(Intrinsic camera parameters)
((

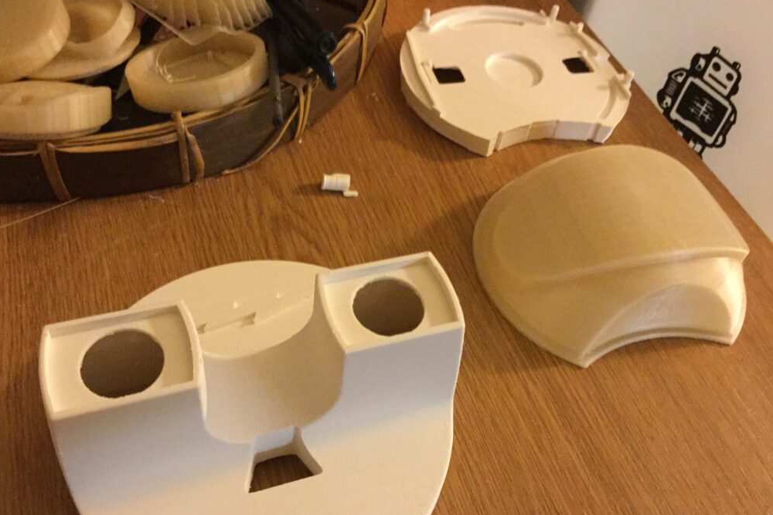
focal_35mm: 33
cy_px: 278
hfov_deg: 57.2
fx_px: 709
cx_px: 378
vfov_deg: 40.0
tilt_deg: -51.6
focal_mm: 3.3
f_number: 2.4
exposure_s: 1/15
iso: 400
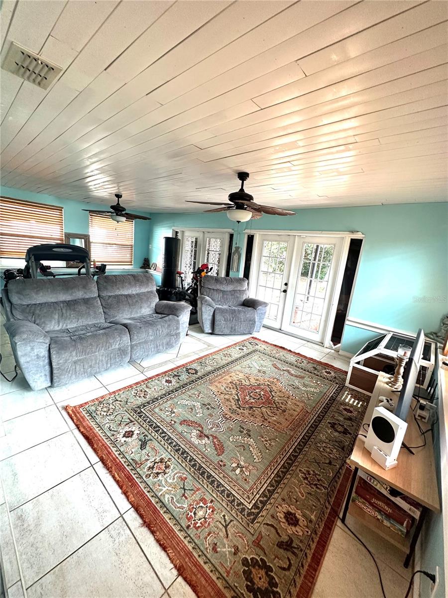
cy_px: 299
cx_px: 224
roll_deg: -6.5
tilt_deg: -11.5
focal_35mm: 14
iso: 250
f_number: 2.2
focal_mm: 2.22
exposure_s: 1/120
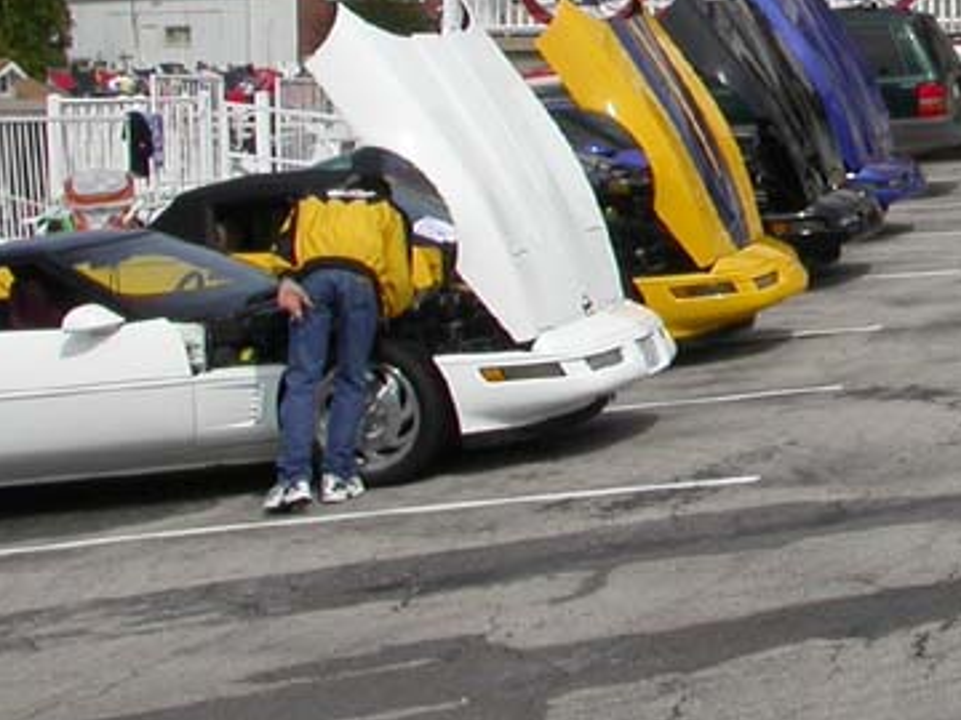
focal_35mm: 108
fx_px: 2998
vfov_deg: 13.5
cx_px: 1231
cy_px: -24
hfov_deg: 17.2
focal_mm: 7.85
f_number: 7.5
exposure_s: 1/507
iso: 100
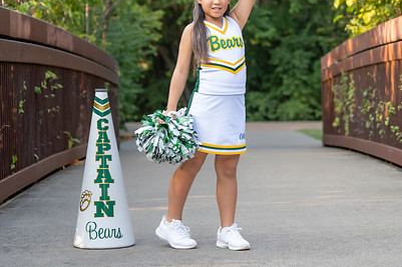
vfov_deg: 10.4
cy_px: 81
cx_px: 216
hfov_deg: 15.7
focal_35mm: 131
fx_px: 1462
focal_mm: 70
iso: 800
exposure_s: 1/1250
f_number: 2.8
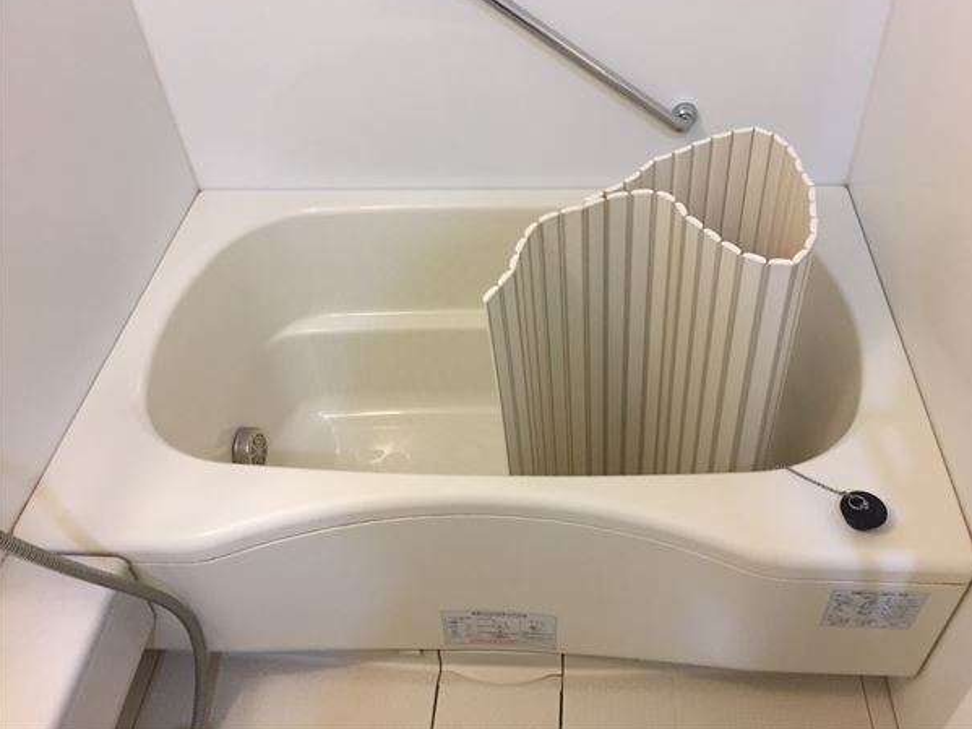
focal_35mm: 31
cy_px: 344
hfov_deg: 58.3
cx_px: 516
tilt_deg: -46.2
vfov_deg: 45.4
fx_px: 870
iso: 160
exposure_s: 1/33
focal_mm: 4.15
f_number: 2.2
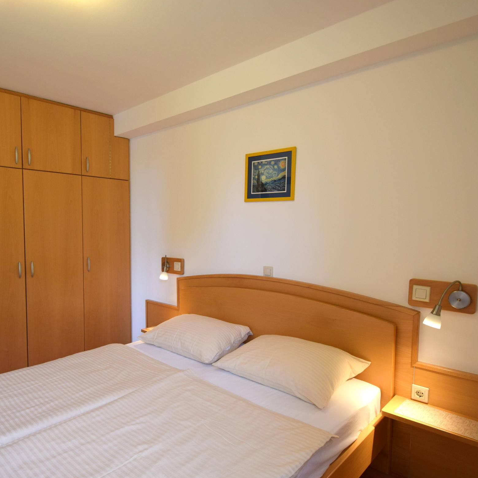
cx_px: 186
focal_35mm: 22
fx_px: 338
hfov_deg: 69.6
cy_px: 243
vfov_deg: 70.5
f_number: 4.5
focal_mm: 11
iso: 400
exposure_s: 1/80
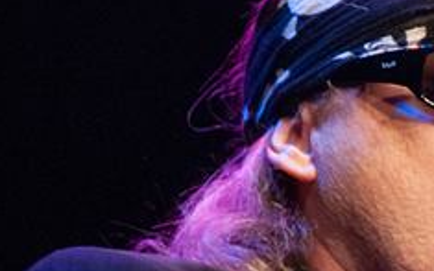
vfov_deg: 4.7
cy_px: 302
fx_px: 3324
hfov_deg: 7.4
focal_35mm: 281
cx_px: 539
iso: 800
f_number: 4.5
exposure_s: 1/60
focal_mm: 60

))
((

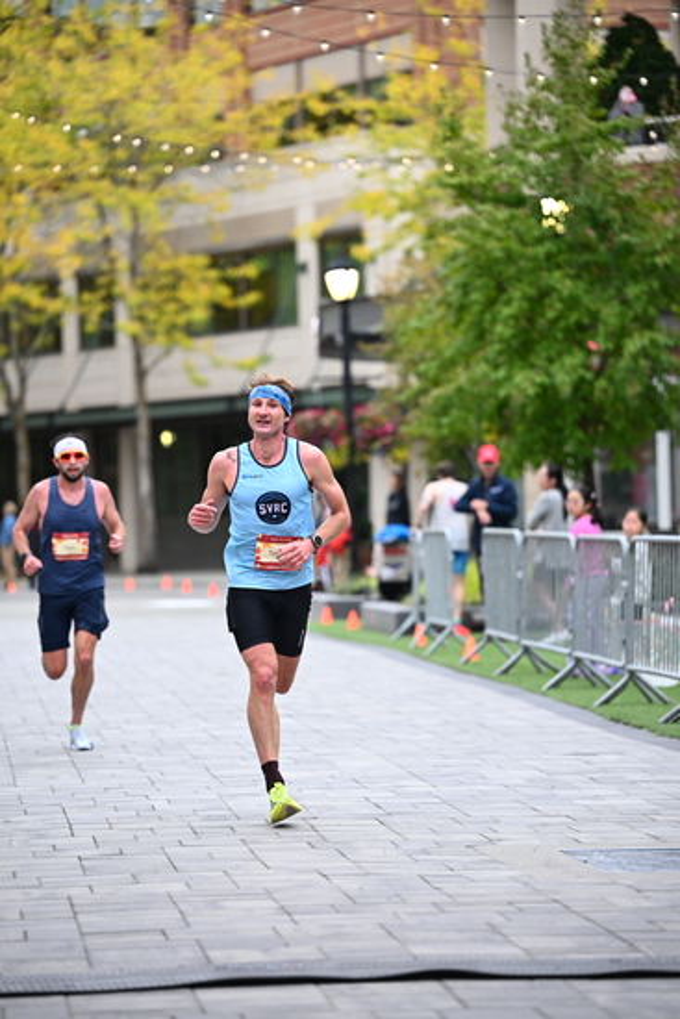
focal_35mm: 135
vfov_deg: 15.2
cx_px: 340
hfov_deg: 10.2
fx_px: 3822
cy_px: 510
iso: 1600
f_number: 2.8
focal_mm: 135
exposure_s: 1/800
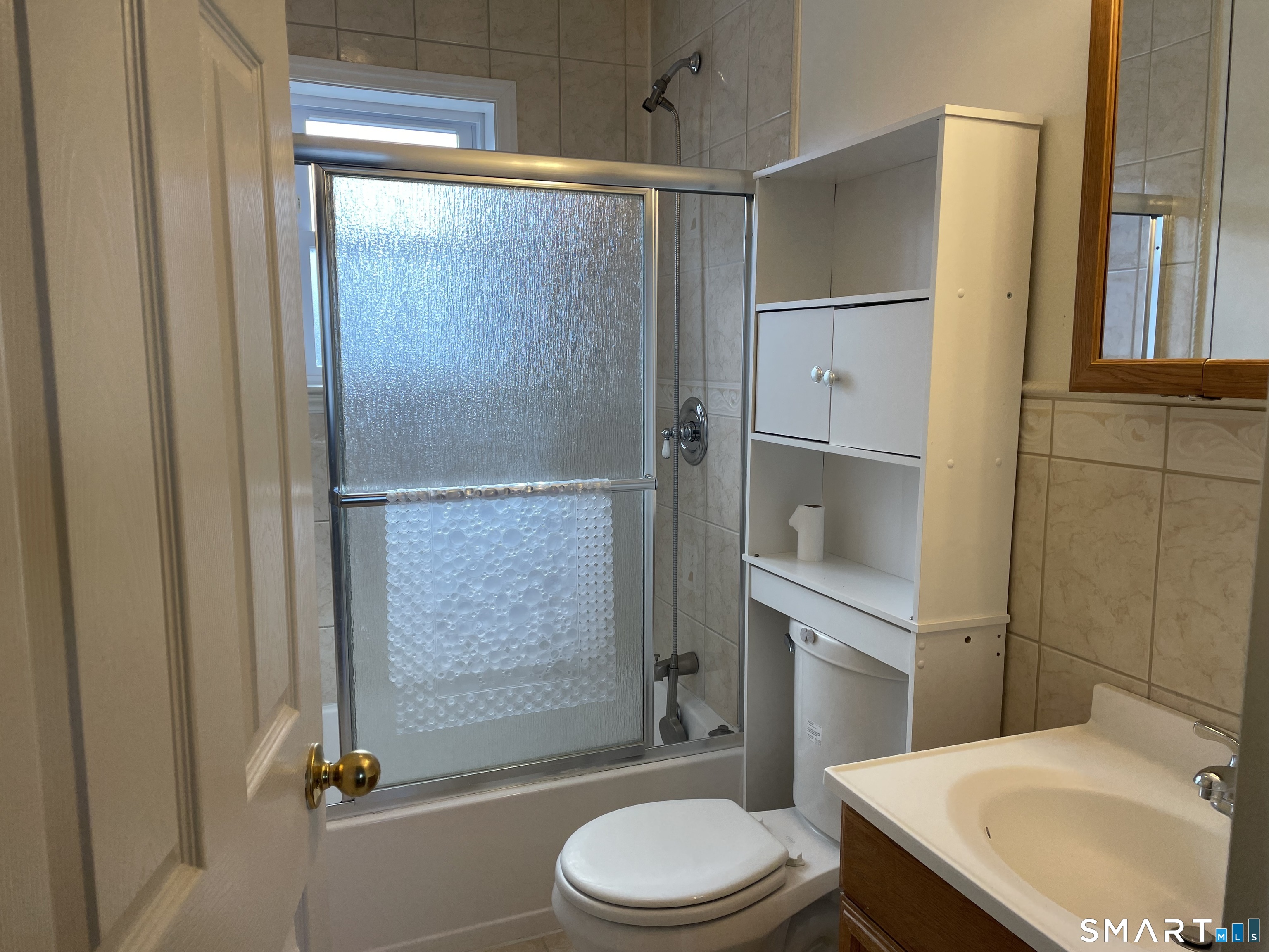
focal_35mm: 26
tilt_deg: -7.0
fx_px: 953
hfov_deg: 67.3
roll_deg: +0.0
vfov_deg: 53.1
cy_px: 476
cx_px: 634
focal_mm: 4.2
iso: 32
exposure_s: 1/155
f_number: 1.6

))

• [INSTRUCTION]: Skipping every picture, transcribe exactly the lines above from the one containing "focal_mm: 135" through the one containing "f_number: 1.6", both included.

• [RESPONSE FOR THIS EXERCISE]:
focal_mm: 135
exposure_s: 1/800
focal_35mm: 26
tilt_deg: -7.0
fx_px: 953
hfov_deg: 67.3
roll_deg: +0.0
vfov_deg: 53.1
cy_px: 476
cx_px: 634
focal_mm: 4.2
iso: 32
exposure_s: 1/155
f_number: 1.6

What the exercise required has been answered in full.